- **WHAT YOU SHOULD DO**: Repeat the part of the spindle selection text below from "Spindle Selection" to "their machine design.".

Spindle Selection
What type of spindles are available on machine tools, and which is best for me? Over the past five to six decades, machine tool builders have developed many varied sizes and styles of machine tool tapers to hold the tool holders and cutting tools they want their machines to utilize. They look at multiple factors such as rigidity, RPM/Speed of spindle, size, and overall performance desired between machine control, accuracy of machine, and speed of table/head feed rate. Over the past three decades, the metal cutting industry has settled on five to six different spindle connections and machine tool builders design their equipment using any one of these taper technologies as it best suits their machine design.
NMTB
Old technology mainly used on manual equipment and large boring mills where automatic tool changes are not needed..
CAT40/CAT50
The ANSI/ASME B5.50 was designed in the early 1980’s for use with automatic tool-changing systems in machines. Read More
BT30/40/50
MAS403 spindle connection. Originally a standard design on all Japanese designed and produced machine tools. Read More
BT & CAT Face Contact
Face Contact designs, which were developed by Daishowa Seiki Co. in 1994 under US Patent 5352073, took the benefits of the MAS 403 and ANSI/ASME designs but removed the “weakness” from higher RPM machining by utilizing a face contact between the flange of the tool holder and the spindle face of the machine tool spindle. This additional contact surface allows more rigidity because of the larger “footprint” the spindle face contact offers. This large diameter of contacts increases the “leverage point” between spindle taper, spindle face, tool taper, and tool flange face. Excellent design where long-length tools and/or large diameter tools benefit from additional tool/taper contact for accuracy and rigidity. While this design is like the BT-MAS and CAT-ANSI, interchanging styles of tapers in a face contact spindle is not recommended. Accutek follows the expired US Patent 5352073 to maintain the integrity of the design as our AccuPlus™ product.

[Stored items]
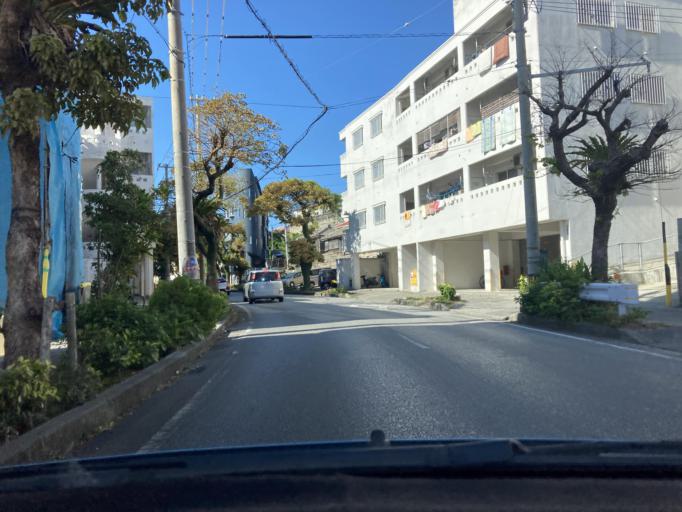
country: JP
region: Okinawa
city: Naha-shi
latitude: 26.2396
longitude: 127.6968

- **FINISHED ANSWER**:
Spindle Selection
What type of spindles are available on machine tools, and which is best for me? Over the past five to six decades, machine tool builders have developed many varied sizes and styles of machine tool tapers to hold the tool holders and cutting tools they want their machines to utilize. They look at multiple factors such as rigidity, RPM/Speed of spindle, size, and overall performance desired between machine control, accuracy of machine, and speed of table/head feed rate. Over the past three decades, the metal cutting industry has settled on five to six different spindle connections and machine tool builders design their equipment using any one of these taper technologies as it best suits their machine design.